Dietmar Eglhofer is the CEO and co-founder of VIARES, the Vienna Academy for Workforce Competence in Clinical Research & Digital Site Management Services.
The firm recently received IAOCR 5-Star accreditation for its clinical research associates (CRAs) training program.
Additionally, VIARES earlier this year announced the IN AWE partnership, which collates the staffing and training skills of VIARES and SEC Recruitment with the internationally recognizable accreditation services provided by IAOCR.
To learn more about the work being done to address the CRA shortage, we caught up with Eglhofer to discuss what is being done today and to increase the workforce in the future.
Outsourcing-Pharma (OSP): What is the problem facing the CRA workforce?
Dietmar Eglhofer: The problem is a vicious circle and threefold. First, the industry is not funding the creation of new talent at the scale and quality needed.
Secondly, aggressive poaching of existing talent increases as demand for CRAs grows.
And thirdly, as there is not enough action to reduce the shortage, the attrition within the available CRA pool means there are even fewer CRAs to go around.
The result is a shrinking CRA workforce while the contract research organization (CRO) industry is forecast to grow 7.4% to 8.2% annually between 2018 and 2023, which equates to 50% to 60% growth in the next five years.
In summary, the shortage is worsening, while demand is growing. Open CRA roles on just one of the major job platforms in the US grew from about 13,000 in March 2018 to 17,600 in August 2018.
OSP: In what ways is the industry working to address this?
Eglhofer: The industry is promoting technology as the solution. For example, handheld devices used by CRAs that accept data input at the source, but this is a double-edged sword. It may, in principle, reduce the number of CRAs needed, but also creates the need for technology literate CRAs that currently do not exist.
Site-less trials are one of the latest trends that might reduce the need for CRAs over time, but this solution is likely to be limited to studies on chronic and non-life-threatening diseases and we are unlikely to see this for complex therapeutic areas like oncology.

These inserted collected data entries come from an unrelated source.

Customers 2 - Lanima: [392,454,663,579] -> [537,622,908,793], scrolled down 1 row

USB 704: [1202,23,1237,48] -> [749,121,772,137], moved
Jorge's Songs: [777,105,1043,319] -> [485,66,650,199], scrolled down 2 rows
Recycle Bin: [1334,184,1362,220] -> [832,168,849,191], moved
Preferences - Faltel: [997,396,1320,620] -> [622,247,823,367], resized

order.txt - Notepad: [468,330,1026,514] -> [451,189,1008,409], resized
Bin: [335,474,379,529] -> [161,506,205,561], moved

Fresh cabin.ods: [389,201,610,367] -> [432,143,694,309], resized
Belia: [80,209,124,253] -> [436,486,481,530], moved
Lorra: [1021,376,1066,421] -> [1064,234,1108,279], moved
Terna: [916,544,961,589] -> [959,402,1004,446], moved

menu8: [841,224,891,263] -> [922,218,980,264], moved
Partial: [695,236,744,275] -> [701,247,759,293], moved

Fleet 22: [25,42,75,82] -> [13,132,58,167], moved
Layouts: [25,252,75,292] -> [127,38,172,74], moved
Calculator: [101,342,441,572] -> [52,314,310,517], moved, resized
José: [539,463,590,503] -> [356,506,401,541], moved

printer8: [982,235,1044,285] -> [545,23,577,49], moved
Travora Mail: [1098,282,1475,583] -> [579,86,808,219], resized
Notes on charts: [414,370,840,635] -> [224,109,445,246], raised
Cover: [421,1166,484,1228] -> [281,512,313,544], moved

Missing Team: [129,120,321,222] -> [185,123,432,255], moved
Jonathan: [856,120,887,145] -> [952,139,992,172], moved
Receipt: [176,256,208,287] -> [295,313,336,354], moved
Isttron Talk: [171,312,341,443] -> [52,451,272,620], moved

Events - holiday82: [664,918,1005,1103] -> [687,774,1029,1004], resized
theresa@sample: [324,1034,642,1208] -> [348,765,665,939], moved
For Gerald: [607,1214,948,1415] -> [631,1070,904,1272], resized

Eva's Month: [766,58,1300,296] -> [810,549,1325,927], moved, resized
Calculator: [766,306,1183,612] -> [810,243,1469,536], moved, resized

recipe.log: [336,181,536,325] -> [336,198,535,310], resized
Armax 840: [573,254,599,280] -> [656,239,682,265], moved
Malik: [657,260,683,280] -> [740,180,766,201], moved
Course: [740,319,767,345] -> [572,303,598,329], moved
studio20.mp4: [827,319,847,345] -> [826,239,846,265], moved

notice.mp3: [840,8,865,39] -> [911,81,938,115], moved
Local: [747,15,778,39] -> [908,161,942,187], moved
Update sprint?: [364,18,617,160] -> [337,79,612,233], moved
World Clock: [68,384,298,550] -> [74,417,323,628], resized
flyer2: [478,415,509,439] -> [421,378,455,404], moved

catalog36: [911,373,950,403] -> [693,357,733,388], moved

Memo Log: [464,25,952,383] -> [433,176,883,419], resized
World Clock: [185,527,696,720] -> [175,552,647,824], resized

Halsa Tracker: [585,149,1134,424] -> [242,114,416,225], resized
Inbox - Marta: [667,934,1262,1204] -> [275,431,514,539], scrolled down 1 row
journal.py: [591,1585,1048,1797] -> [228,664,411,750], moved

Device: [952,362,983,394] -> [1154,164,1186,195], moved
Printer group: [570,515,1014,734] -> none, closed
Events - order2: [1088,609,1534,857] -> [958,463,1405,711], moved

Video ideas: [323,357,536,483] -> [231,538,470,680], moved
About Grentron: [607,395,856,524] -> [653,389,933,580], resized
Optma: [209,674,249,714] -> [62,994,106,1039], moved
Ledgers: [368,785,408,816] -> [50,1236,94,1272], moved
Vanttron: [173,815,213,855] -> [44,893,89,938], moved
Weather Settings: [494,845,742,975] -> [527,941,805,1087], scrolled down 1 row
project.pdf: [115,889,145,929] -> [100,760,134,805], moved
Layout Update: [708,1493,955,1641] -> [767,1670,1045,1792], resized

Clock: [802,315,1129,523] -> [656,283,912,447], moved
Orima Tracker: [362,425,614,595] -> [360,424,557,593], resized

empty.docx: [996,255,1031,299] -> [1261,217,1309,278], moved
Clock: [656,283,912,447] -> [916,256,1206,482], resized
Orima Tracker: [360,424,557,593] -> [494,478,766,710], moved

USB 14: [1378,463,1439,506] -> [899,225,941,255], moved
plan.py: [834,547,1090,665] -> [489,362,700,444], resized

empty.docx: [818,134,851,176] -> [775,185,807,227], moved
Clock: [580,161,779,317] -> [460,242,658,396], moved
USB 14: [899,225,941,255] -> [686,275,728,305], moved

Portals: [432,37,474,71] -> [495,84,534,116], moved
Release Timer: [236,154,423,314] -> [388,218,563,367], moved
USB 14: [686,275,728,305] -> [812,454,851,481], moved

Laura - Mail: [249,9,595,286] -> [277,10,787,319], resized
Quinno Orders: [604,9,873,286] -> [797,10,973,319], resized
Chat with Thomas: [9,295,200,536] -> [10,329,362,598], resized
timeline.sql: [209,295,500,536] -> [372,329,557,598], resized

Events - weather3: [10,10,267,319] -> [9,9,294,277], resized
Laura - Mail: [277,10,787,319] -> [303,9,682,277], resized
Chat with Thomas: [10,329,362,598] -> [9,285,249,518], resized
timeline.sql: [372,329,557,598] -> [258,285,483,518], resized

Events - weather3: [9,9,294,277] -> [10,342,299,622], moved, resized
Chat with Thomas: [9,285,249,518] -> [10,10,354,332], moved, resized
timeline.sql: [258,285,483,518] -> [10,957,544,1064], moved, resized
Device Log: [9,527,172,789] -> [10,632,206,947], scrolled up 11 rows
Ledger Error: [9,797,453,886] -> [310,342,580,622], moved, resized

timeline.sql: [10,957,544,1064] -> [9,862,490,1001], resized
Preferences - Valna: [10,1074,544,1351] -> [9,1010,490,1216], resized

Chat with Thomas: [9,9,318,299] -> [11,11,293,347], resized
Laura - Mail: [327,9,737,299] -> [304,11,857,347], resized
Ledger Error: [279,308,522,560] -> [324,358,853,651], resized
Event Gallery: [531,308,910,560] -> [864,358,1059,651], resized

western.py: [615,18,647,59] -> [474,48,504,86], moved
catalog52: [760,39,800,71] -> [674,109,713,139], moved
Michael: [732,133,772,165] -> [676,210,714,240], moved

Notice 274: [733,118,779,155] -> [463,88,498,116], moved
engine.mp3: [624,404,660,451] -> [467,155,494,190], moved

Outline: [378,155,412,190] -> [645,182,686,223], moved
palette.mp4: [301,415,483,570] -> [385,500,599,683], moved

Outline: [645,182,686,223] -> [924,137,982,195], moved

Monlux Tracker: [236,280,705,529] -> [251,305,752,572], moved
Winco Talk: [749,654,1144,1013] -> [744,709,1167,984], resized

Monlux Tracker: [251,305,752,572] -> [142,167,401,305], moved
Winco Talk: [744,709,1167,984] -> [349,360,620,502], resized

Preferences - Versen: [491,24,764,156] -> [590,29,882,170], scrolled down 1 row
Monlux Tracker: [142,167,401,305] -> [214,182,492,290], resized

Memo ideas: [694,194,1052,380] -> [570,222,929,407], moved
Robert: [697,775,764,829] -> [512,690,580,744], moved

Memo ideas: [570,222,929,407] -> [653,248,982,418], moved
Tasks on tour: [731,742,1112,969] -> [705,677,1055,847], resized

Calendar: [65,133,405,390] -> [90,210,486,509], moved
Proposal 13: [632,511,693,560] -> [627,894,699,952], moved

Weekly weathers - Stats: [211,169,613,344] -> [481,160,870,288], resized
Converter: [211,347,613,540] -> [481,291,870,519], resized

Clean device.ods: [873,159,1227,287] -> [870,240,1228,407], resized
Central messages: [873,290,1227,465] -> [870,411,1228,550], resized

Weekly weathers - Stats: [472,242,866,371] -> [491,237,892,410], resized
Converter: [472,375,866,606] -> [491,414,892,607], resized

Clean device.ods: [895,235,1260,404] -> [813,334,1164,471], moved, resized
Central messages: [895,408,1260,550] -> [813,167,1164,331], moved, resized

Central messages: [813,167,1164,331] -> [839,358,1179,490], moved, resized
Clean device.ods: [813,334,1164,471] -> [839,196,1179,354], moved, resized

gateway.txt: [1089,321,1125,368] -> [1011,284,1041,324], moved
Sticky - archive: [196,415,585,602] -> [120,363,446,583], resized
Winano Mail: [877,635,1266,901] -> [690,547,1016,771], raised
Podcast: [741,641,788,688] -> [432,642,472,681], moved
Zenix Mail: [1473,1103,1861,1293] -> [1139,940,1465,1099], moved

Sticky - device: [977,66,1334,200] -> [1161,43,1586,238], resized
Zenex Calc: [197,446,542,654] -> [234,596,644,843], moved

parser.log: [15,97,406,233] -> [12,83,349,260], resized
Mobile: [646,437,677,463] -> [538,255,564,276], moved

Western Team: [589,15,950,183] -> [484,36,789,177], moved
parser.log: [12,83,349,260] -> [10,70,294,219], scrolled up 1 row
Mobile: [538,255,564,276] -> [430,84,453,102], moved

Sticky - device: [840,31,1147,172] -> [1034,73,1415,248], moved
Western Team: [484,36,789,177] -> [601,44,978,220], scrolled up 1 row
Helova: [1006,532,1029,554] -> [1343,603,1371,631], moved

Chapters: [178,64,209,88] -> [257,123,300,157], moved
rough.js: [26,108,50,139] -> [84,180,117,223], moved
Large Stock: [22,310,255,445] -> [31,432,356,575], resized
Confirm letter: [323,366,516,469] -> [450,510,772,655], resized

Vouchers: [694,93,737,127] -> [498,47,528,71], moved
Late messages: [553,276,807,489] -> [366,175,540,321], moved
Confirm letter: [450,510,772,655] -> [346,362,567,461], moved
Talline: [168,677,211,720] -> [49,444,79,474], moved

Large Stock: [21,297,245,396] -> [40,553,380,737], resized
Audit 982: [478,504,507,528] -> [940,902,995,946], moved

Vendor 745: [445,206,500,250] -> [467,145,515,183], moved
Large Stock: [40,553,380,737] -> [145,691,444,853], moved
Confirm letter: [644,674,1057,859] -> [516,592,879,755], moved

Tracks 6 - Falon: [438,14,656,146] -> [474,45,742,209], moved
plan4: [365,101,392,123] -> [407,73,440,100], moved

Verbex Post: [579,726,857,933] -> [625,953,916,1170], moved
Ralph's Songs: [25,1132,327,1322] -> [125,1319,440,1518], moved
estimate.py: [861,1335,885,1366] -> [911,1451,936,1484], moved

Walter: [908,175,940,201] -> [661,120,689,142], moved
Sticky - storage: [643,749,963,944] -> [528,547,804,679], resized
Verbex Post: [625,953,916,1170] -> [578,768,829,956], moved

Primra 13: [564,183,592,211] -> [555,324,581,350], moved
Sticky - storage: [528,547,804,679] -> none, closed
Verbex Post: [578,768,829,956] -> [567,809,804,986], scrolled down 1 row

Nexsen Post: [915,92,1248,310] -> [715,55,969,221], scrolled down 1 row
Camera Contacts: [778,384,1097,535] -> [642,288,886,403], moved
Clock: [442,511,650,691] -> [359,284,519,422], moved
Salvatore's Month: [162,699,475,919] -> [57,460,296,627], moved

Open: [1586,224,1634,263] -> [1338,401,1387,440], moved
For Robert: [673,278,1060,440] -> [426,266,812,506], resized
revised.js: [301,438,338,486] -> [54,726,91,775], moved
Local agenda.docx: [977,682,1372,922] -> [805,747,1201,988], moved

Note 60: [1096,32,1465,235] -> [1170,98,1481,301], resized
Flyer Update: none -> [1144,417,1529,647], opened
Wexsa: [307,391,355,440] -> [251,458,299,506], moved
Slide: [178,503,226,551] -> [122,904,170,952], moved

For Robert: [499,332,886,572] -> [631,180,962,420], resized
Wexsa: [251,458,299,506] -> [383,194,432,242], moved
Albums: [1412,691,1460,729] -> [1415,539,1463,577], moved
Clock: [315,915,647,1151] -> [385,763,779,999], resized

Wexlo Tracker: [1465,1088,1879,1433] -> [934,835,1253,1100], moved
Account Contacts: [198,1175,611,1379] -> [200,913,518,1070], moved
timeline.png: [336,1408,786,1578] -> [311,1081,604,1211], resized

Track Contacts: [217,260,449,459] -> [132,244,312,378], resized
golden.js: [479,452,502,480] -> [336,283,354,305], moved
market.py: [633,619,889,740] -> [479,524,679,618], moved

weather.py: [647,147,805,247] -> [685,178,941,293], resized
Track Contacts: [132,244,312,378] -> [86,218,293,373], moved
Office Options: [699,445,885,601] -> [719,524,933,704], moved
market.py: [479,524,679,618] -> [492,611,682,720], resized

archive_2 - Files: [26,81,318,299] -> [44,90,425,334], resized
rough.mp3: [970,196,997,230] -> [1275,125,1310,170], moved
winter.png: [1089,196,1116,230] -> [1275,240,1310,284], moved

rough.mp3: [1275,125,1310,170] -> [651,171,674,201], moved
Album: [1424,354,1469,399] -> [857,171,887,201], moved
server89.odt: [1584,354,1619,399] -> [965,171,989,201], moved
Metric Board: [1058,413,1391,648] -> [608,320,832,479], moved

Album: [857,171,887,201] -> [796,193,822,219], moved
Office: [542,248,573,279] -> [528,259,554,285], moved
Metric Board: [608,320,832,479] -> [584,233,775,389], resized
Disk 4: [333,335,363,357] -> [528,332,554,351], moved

The industry also provides programs for entry-level CRAs that are designed in-house and locally delivered. However, each pharma company or CRO is re-inventing the wheel country by country, producing a myriad of programs with non-standard quality of learning outcomes.
OSP: How are you going to contribute to solve the problem?
Eglhofer: We are partnering with SEC Recruitment, so we can bring the expertise and passion of life since recruitment and training into one solution. Our simple mission is to provide the industry with qualified CRA resources today and increase the size of the overall pool tomorrow.
We will achieve this using scalable, cost-effective and industry accredited solutions. As an independent provider, we can provide resources to the whole industry.
OSP: How will it work in practice?
Eglhofer: We recruit top graduates with relevant work experience and assess them against today’s professionals, an industry competency framework and the clients’ job profiles.
The selected candidates are taken through our industry-leading training to provide them with technical skills, social skills and industry accredited competencies.
Our clients can then permanently hire or in-source the new CRAs as contractors.
OSP: Surely this will take time, so what can be done today?
Eglhofer: As we bring the holistic solution to market, we already have all individual components available. We built the sourcing process, completed the training modules and industry accredited the training and our trainers.
This now enables us to deploy point-solutions such as cross-skilling CRAs, providing new therapeutic area skills like oncology, CNS and others and upskilling junior CRAs to seniors, improving their skills to effectively manage the relationships with sites and sponsors.
Career progression for pharma-literate non-CRAs also can be cross-trained as CRAs instead of being made redundant, and industry accreditation for existing CRAs provides continuing professional development.
We also work to analyze and amend existing in-house programs to make them future-fit.
OSP: How does this affect the bottom line of clinical trials?
At the end of the day, there have to be top and bottom line impacts for CROs and pharma for this to take off.
For example, by cross-skilling CRAs who are under-utilized in one therapeutic area into another area with high demand, you immediately increase the productivity of your existing workforce and improve your margins.
Additionally, you lower the total hiring cost when upskilling junior to senior CRAs instead of poaching others in a tight market. And by retaining your experienced CRAs, you can invest their time in building stronger relationships with sites, which is particularly important if site staff keep changing regularly and new ones need to be educated quickly on the trial protocols.
Industry accreditation also will create greater engagement between the CRA and the employer and reduce attrition while increasing the employer’s brand appeal.
Finally, the productivity of the CRAs who graduate from the improved in-house programs will more than pay for the cost of upgrading the program.